WHAT NEEDS TO BE DONE - Copy every line of the records below word for word, in the same order, with nothing changed or left out.

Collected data
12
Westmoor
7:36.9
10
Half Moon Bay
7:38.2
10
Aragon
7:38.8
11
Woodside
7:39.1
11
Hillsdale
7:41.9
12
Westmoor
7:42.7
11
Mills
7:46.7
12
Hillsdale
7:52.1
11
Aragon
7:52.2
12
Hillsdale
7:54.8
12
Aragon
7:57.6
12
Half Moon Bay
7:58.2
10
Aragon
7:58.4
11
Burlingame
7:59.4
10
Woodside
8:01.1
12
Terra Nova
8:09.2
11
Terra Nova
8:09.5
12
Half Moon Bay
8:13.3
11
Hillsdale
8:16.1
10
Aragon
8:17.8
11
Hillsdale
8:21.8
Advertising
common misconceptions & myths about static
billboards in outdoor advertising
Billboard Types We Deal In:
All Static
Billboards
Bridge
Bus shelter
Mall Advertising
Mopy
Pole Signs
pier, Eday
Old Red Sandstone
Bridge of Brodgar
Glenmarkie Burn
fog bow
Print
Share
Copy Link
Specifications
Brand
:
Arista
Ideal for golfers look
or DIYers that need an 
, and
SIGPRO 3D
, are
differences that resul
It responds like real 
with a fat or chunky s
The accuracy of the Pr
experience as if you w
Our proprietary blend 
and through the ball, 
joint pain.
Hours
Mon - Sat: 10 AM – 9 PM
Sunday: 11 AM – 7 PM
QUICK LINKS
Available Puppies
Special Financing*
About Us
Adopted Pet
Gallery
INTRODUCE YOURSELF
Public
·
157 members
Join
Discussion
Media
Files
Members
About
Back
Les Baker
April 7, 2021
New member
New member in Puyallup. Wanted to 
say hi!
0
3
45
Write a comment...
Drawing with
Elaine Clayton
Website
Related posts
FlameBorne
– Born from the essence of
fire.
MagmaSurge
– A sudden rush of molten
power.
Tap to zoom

RESPONSE BELOW -
12
Westmoor
7:36.9
10
Half Moon Bay
7:38.2
10
Aragon
7:38.8
11
Woodside
7:39.1
11
Hillsdale
7:41.9
12
Westmoor
7:42.7
11
Mills
7:46.7
12
Hillsdale
7:52.1
11
Aragon
7:52.2
12
Hillsdale
7:54.8
12
Aragon
7:57.6
12
Half Moon Bay
7:58.2
10
Aragon
7:58.4
11
Burlingame
7:59.4
10
Woodside
8:01.1
12
Terra Nova
8:09.2
11
Terra Nova
8:09.5
12
Half Moon Bay
8:13.3
11
Hillsdale
8:16.1
10
Aragon
8:17.8
11
Hillsdale
8:21.8
Advertising
common misconceptions & myths about static
billboards in outdoor advertising
Billboard Types We Deal In:
All Static
Billboards
Bridge
Bus shelter
Mall Advertising
Mopy
Pole Signs
pier, Eday
Old Red Sandstone
Bridge of Brodgar
Glenmarkie Burn
fog bow
Print
Share
Copy Link
Specifications
Brand
:
Arista
Ideal for golfers look
or DIYers that need an 
, and
SIGPRO 3D
, are
differences that resul
It responds like real 
with a fat or chunky s
The accuracy of the Pr
experience as if you w
Our proprietary blend 
and through the ball, 
joint pain.
Hours
Mon - Sat: 10 AM – 9 PM
Sunday: 11 AM – 7 PM
QUICK LINKS
Available Puppies
Special Financing*
About Us
Adopted Pet
Gallery
INTRODUCE YOURSELF
Public
·
157 members
Join
Discussion
Media
Files
Members
About
Back
Les Baker
April 7, 2021
New member
New member in Puyallup. Wanted to 
say hi!
0
3
45
Write a comment...
Drawing with
Elaine Clayton
Website
Related posts
FlameBorne
– Born from the essence of
fire.
MagmaSurge
– A sudden rush of molten
power.
Tap to zoom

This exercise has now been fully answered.